▸ **Исходный текст**
- - -

На деле это означало засилье строго рифмованных силлаботонических стихов, главным образом — пяти- или (реже) четырехстопных ямбов с обязательным чередованием мужских и женских окончаний, в отдельных случаях встречался хорей (прежде всего — в разного рода имитациях “народной”, песенной поэзии). Строфически стихотворение представляло собой одинаковые прямоугольники четверостиший, чаще всего с перекрестной рифмовкой.
В свое время это явление было блестяще проанализировано в статье алмаатинского стиховеда Л.Л.Бельской, симптоматично названной “А любят ли поэты стихи?”*. Вывод был однозначен: нет, не любят, потому что пишут все одинаково, совершенно не обращая внимания на то, как пишут. В доказательство Бельская “нарезала” одинаковые по форме стихи десятка разных авторов и собрала из них новое стихотворение: оно оказалось таким же гладким и безликим, как и те оригиналы, из которых были заимствованы строчки.
Разумеется, временами для заслуженных поэтов, особенно для ветеранов советской поэзии, допускались послабления — например, Евгений Винокуров или Николай Ушаков в те годы могли себе позволить опубликовать несколько верлибров, а Юрий Левитанский — писать “подозрительным” сверхдлинным многостопным стихом.
Русским поэтам, жившим на окраинах империи, в республиках СССР, тоже дозволялось немножко поэкспериментировать — исключительно для того, чтобы набраться опыта, чтобы потом они могли точнее переводить стихи “национальных по форме, но социалистических по содержанию” советских поэтов этих республик. Иногда кое-что разрешалось и “правильно ориентированной” комсомольской молодежи — но тоже только как эксперимент.
С середины 1990-х все изменилось — на страницы журналов и книг хлынули сразу два мощных потока поэтической продукции самого разного качества: во-первых, “возвращенная” эмигрантская и задержанная советской цензурой поэзия 1930—1980-х годов, во-вторых, стихи молодых, которым теперь никто ничего не запрещал, зато все предлагали печататься. “Все смешалось” — в том числе и в головах исследователей: например, в печально знаменитой астраханской антологии современной литературы, по которой до сих пор изучают ее на окраинах России, восьмидесятилетний в те годы Игорь Холин непонятно почему оказался в числе рок-поэтов.

- - -

▸ **Исходные данные**

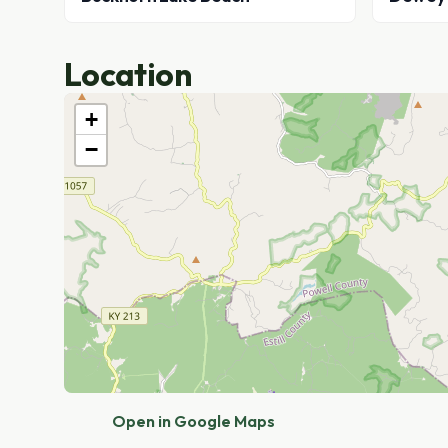
Location
+
−
Open in Google Maps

- - -

▸ **Задания**
1) Объясните по исходному тексту, зачем русским поэтам в республиках СССР позволяли экспериментировать со стихом. Уложитесь в одно-три предложения.
2) Напишите продолжение исходного текста о русской поэзии, начиная сразу после его последнего предложения.
Эти данные для работы не понадобятся.

▸ **Ответы**
1) Русским поэтам на окраинах империи разрешали немного экспериментировать, чтобы они набрались опыта. Этот опыт был нужен, чтобы потом они могли точнее переводить стихи советских поэтов этих республик.

2)
Впрочем, всякого рода классификации современных авторов, время от времени появляющиеся в научных статьях, почти всегда вызывают недоумение: например, чем руководствовались авторы-составители недавнего учебного пособия (предназначенного, между прочим, “для студентов, преподавателей и всех ценителей поэзии”) “Поэты и поэзия Бронзового века: Контуры русской поэзии второй половины XX столетия” (Горловка, 2007) А.А.Кораблев и Н.А.Ольховая, относя А.Кушнера к “неомодернизму”, С.Гандлевского — к “неореализму”, а Г.Сапгира — вообще к “концептуализму”? Наверное, проклассифицировать поэтов, наколоть их на булавочки и разложить по кармашках — дело будущего, поспешность нужна все-таки при ловле не бабочек, а более шустрых и вредоносных насекомых…
Другое дело — как пишут сегодня русские поэты, “вдруг” вспомнившие казавшиеся навсегда забытыми старые формы стиха и успевшие открыть (для себя, по крайней мере) много новых.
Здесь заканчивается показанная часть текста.